Problem description -
Please extend the transcript below about men taking up spiritual leadership in the home and church, picking up right after its final sentence.

Yeah, I appreciate what you're saying, nick. There's kind of that vacuum. Then if men are not stepping up in that role, then women inevitably kind of fill in and women off sometimes have more time. Let's say, a guy's working 40, 50 hours a week and his wife is staying home or taking care of kids, she might have more time or more flexibility to be involved with the church and so she sort of naturally takes on those different leadership roles and so really it's kind of sola scriptura we need to go back to God's word, see what it says and hold to that versus tradition and versus culture.

Speaker 2:

And really if men will preach these truths, I believe that they're well-received. I think there's a sphere like, if I say this and I'm going to lose my church or I'm going to upset all these people, there might be a few people that are upset, but for most people they know this is what God's word says. It's not like a hidden truth and that people are going to act like they've never heard that before. And so when men begin to lead, I do think it is genuinely received well by the church, and I think there's a lot of women that are waiting, wishing their husbands would be more spiritual in the home and even in the church too.

Speaker 1:

I would say that that is probably a common counseling question that I get from women is hey, how can I get my husband to lead? Sometimes it's how can I get my husband to come to church? But even with the guys that come to church, how can I get them to lead? I want them to and we don't sit and talk about that submission idea in that moment. But in that moment they're desiring for their husband to be who god's called them to be.

Speaker 2:

but culturally we've stepped away from that for some reason within the church culture yeah, well said and I'll share something brother you met, you made a good point there or you're kind of. You're kind of looking to something that I think some women are not totally aware of, and I've noticed this from marriage conferences and questions that I've received. So let's just say for a moment that we tend to project ourselves on others. So you and I I mean knowing that they look at me and they think they can't do what I do Right, and I'm amazed. I'm like how can you build your own house? How do you know how to work on your car? I just those aren't skills I have. And they look at me and they're like how do you get up front?

Speaker 2:

But because that comes easier to me than building a house I assume that's easy, for Nick is a lot of men want to be spiritual leaders, but first they don't know what it means or what it looks like. They're like where do I begin? And second, there's a fear about it. And so this gentleman this is the first time I noticed this A guy comes up to me at a marriage conference. He talks to me privately I could tell that it was a sensitive subject just from his demeanor and he says you know I'm listening to you. I want to be a spiritual leader in my home, but what does that look like? How do I do that? You know, how do I read the word of my family? And I was like, wow, that's interesting. Okay, you know, go ahead and choose a book of the Bible that you enjoy and that you're familiar with, and start at chapter one, verse one, and kind of read a verse and see if your family wants to share any thoughts. But just telling him something that simply and that basic gave him the knowledge he needed to be able to go home and read the word of this family.

Data shown -
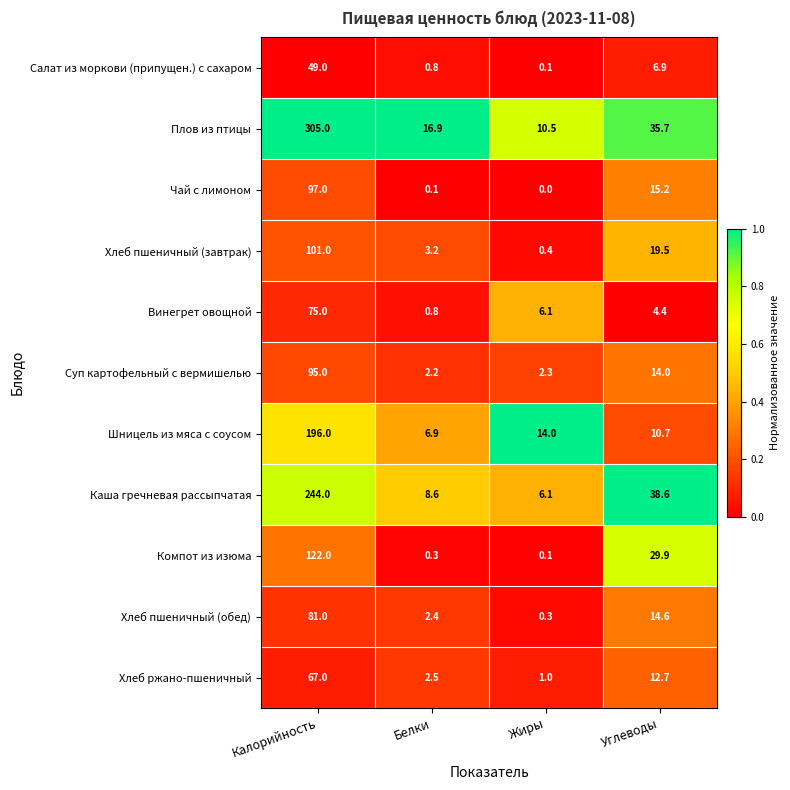

What is the difference between the maximum and second lowest values in the Компот из изюма series?

121.7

Result of this task -
Speaker 2:

The other thing is, I found that men have a lot of fear, and this is where women come in to this, nick. Women are not aware of the great influence they have on their husbands. And I'll give you an example. There's a gentleman, a great guy, in my church. I'm counseling them and his wife really wants him to read the word with her. I don't want to look like I'm correcting him in front of her, so I talked to him privately and I'm like hey brother, you know, your wife wants you to read the word with her. I really think if you do that, it's going to be a big blessing, help your marriage. They come back like a week or two later and he, he says to me I'm never going to read the word with my wife again and I'm like what? This is like the opposite of what I expect. So he says everything I said.

Speaker 2:

She questioned, she disagreed with every interpretation I had of every verse. She told me I'm mispronouncing everything, I need to go talk to the pastor at church and he basically said it was humiliating. And so that's what I mean. So if a wife, my wife, she does ladies conferences at our church and she asked me a couple years ago to come speak at the women's conference, which I said I can do that, and I think the women are kind of like what's the pastor Scott doing here talking at speaking at the women's conference?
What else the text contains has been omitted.